By 14 December 2011 | Categories: news


An innovative computer-aided detection programme that can discover tuberculosis (TB) at an early stage, has won a student from the University of Johannesburg (UJ) a place in the global final of Microsoft’s Imagine Cup 2011.

This competition provides student computer programmers with the opportunity to showcase their technological talents and employ these skill sets to solve real world issues.

And the winner is...

Mechanical engineering student Honours IT student at the Academy of Computer Science and Software Engineering at UJ, Joshua Leibstein’s (Team Asclepius) project took top honours in the South African leg of the Imagine Cup 2011. His image processing application assists radiologists in detecting signs of TB and was judged the best entry in the final of the competition at the Birchwood conference centre in Johannesburg. Leibstein will be heading off to represent South Africa at the global Imagine Cup finals in Sydney during July 2012.

“I was inspired to create a solution to a serious medical problem in South Africa where TB has the seventh highest incidence in the world and unfortunately endemic under mine workers,” said Leibstein. “The early detection system has the potential to increase the success level of TB-related treatments available to rural and underdeveloped areas.”

Coming in second

Another team from the University of Johannesburg, Team Software Science, ended a close second with their social media analysis application, which has been designed to create a global perspective on any issue expressed in the social media sphere.

__Exercise requirements__
From the article on the TB detection program, transcribe word for word the part from "This competition provides" up to and including "during July 2012.".

__Data supplied__
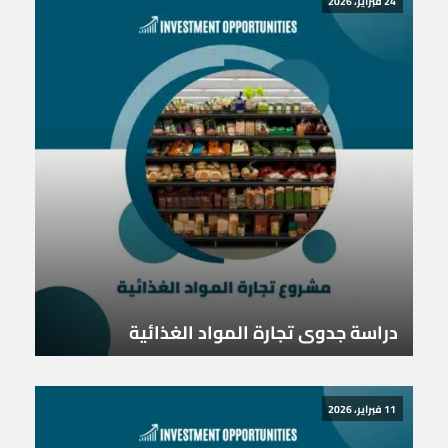
24 فبراير، 2026
دراسة جدوى تجارة المواد الغذائية
11 فبراير، 2026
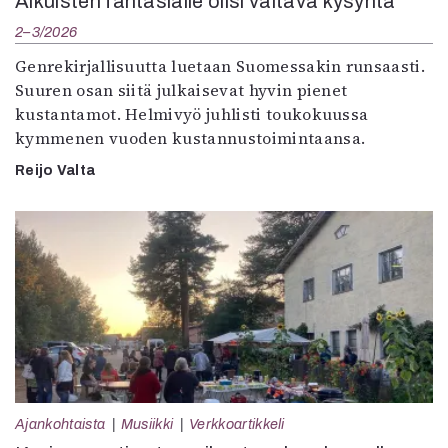
Aikuisten fantasialle olisi valtava kysyntä
2–3/2026
Genrekirjallisuutta luetaan Suomessakin runsaasti.
Suuren osan siitä julkaisevat hyvin pienet
kustantamot. Helmivyö juhlisti toukokuussa
kymmenen vuoden kustannustoimintaansa.
Reijo Valta
Ajankohtaista
Musiikki
Verkkoartikkeli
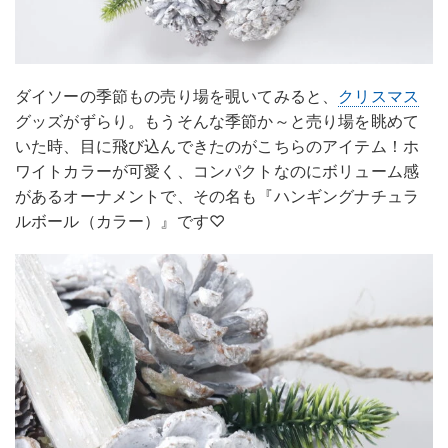
ダイソーの季節もの売り場を覗いてみると、
クリスマス
グッズがずらり。もうそんな季節か～と売り場を眺めて
いた時、目に飛び込んできたのがこちらのアイテム！ホ
ワイトカラーが可愛く、コンパクトなのにボリューム感
があるオーナメントで、その名も『ハンギングナチュラ
ルボール（カラー）』です♡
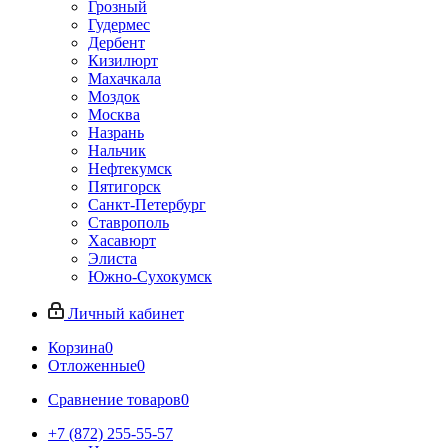
Грозный
Гудермес
Дербент
Кизилюрт
Махачкала
Моздок
Москва
Назрань
Нальчик
Нефтекумск
Пятигорск
Санкт-Петербург
Ставрополь
Хасавюрт
Элиста
Южно-Сухокумск
Личный кабинет
Корзина
0
Отложенные
0
Сравнение товаров
0
+7 (872) 255-55-57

__Solution to this task__
This competition provides student computer programmers with the opportunity to showcase their technological talents and employ these skill sets to solve real world issues.

And the winner is...

Mechanical engineering student Honours IT student at the Academy of Computer Science and Software Engineering at UJ, Joshua Leibstein’s (Team Asclepius) project took top honours in the South African leg of the Imagine Cup 2011. His image processing application assists radiologists in detecting signs of TB and was judged the best entry in the final of the competition at the Birchwood conference centre in Johannesburg. Leibstein will be heading off to represent South Africa at the global Imagine Cup finals in Sydney during July 2012.